== PROBLEM DESCRIPTION ==
Wherever "Data" appears in a line of the listing, report that line.

==== TASK INPUT

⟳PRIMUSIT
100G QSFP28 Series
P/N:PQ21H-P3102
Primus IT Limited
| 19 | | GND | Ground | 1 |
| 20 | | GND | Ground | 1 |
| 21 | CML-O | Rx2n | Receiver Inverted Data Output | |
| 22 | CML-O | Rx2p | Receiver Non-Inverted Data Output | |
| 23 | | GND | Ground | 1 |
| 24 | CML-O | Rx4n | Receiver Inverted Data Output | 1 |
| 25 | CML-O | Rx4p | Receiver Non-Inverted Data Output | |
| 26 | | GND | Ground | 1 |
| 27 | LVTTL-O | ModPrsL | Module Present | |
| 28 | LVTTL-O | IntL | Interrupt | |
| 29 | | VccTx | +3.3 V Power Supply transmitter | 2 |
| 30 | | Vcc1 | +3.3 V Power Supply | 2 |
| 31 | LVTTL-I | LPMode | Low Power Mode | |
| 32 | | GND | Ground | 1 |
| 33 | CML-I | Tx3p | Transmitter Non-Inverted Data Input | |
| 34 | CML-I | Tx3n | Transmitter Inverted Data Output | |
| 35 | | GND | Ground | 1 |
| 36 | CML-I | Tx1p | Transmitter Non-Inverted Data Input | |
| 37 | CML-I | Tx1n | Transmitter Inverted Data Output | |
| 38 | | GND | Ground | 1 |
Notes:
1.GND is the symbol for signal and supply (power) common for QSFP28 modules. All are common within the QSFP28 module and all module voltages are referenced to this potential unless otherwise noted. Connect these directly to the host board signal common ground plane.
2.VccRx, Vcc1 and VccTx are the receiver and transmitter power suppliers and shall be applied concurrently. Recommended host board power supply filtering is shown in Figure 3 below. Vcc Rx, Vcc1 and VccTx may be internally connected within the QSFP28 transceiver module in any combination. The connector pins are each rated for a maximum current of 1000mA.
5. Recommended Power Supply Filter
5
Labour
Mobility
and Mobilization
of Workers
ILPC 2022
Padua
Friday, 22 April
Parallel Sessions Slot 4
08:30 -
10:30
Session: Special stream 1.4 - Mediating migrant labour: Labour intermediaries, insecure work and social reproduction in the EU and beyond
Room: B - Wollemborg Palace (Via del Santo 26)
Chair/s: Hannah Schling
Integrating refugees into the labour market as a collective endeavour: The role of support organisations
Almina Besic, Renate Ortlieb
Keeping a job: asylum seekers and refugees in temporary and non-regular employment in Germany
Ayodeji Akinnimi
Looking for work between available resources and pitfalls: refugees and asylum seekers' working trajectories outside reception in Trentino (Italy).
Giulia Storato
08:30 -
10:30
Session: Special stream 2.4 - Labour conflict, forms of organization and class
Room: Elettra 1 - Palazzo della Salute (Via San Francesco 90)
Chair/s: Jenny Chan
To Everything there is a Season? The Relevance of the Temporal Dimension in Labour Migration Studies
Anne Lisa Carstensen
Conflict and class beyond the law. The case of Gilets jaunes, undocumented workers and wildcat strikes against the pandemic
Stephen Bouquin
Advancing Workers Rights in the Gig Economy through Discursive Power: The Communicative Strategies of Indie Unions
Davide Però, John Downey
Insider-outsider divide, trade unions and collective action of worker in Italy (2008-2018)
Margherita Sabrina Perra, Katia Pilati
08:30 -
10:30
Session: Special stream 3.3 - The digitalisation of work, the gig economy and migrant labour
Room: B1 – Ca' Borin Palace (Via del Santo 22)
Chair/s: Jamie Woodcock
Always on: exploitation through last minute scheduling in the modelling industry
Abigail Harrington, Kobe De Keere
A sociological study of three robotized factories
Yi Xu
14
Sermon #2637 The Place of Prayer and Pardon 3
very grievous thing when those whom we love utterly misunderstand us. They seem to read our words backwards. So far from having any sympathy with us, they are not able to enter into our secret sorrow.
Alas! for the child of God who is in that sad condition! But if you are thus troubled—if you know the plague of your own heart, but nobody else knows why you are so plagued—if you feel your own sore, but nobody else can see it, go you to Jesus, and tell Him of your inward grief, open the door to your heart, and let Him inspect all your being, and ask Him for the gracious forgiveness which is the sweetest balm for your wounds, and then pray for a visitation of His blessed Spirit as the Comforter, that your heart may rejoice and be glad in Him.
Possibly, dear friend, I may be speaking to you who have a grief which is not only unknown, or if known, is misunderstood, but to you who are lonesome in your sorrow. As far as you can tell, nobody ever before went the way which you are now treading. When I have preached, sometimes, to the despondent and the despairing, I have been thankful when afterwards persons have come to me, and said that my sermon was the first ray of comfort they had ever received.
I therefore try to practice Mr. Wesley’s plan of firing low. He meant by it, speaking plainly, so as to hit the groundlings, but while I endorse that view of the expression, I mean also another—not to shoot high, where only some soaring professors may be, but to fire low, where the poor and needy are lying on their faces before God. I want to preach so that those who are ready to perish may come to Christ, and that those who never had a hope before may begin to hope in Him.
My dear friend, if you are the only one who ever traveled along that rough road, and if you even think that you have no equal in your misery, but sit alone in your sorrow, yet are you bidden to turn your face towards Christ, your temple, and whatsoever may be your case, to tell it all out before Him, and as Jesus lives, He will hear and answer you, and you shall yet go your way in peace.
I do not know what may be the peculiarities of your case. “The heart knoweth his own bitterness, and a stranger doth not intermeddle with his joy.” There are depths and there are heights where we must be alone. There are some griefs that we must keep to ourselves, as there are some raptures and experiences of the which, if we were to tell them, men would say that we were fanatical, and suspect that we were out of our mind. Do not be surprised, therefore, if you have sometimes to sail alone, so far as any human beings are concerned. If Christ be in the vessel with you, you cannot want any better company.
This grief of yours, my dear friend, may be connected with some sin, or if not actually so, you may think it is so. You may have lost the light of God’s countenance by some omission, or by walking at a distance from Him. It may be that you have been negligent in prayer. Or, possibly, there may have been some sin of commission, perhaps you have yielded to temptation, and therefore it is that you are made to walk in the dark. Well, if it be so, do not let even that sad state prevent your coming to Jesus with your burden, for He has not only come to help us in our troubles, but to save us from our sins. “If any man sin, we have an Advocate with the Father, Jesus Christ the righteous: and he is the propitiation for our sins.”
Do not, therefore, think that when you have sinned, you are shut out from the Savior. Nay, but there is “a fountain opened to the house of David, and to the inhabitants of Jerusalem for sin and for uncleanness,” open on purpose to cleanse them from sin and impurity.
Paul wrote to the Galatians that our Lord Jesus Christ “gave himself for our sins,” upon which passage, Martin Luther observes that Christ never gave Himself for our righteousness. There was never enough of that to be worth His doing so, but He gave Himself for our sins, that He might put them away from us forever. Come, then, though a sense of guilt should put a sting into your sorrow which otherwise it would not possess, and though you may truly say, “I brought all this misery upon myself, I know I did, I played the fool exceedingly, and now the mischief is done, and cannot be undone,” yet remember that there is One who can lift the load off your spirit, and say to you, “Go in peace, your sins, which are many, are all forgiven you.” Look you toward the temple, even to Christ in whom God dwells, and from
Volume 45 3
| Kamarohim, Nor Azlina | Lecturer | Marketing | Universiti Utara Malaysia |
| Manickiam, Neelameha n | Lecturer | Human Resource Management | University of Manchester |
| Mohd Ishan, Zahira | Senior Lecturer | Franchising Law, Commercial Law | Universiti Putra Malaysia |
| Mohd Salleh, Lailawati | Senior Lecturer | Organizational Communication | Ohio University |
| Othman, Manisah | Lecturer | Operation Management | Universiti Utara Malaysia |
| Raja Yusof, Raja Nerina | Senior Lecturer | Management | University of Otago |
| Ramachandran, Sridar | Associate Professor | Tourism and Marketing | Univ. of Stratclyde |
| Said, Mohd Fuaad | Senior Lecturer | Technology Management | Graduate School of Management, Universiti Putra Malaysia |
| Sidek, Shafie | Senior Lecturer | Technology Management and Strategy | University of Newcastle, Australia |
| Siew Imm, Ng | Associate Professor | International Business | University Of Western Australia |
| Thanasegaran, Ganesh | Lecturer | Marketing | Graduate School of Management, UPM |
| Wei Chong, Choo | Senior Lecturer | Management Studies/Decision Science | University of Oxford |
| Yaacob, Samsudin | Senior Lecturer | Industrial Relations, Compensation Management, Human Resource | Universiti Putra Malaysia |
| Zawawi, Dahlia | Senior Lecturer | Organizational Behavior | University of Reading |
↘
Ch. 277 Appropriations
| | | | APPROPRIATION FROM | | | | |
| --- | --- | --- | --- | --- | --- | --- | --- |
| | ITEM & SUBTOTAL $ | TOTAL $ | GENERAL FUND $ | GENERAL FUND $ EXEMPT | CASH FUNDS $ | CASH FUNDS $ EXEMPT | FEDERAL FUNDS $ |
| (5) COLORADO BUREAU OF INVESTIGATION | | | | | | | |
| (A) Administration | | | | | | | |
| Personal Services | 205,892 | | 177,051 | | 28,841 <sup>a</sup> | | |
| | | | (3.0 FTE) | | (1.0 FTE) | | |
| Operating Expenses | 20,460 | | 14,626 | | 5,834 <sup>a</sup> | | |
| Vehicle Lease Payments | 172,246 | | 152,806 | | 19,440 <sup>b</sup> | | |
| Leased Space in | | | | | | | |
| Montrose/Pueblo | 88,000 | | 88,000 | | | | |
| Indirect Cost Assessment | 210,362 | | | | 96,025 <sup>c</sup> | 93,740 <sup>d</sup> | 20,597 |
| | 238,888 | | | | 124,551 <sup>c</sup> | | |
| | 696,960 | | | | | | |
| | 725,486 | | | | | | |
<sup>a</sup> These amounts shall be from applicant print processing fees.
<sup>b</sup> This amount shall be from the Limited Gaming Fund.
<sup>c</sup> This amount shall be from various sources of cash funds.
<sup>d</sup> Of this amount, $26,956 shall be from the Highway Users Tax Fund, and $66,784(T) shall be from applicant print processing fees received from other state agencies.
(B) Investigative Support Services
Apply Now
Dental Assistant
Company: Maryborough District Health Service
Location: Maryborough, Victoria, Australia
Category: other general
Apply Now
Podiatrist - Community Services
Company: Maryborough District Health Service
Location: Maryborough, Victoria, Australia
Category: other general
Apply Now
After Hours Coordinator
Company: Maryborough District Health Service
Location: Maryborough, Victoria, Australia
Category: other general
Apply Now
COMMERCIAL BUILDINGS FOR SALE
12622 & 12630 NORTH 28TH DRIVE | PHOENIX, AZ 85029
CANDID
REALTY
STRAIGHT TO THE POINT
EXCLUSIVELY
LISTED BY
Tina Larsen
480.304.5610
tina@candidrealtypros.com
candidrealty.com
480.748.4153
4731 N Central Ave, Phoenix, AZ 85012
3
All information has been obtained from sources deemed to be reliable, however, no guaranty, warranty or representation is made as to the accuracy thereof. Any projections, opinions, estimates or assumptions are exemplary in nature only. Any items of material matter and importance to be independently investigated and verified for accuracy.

========

== RESPONSE ==
| 21 | CML-O | Rx2n | Receiver Inverted Data Output | |
| 22 | CML-O | Rx2p | Receiver Non-Inverted Data Output | |
| 24 | CML-O | Rx4n | Receiver Inverted Data Output | 1 |
| 25 | CML-O | Rx4p | Receiver Non-Inverted Data Output | |
| 33 | CML-I | Tx3p | Transmitter Non-Inverted Data Input | |
| 34 | CML-I | Tx3n | Transmitter Inverted Data Output | |
| 36 | CML-I | Tx1p | Transmitter Non-Inverted Data Input | |
| 37 | CML-I | Tx1n | Transmitter Inverted Data Output | |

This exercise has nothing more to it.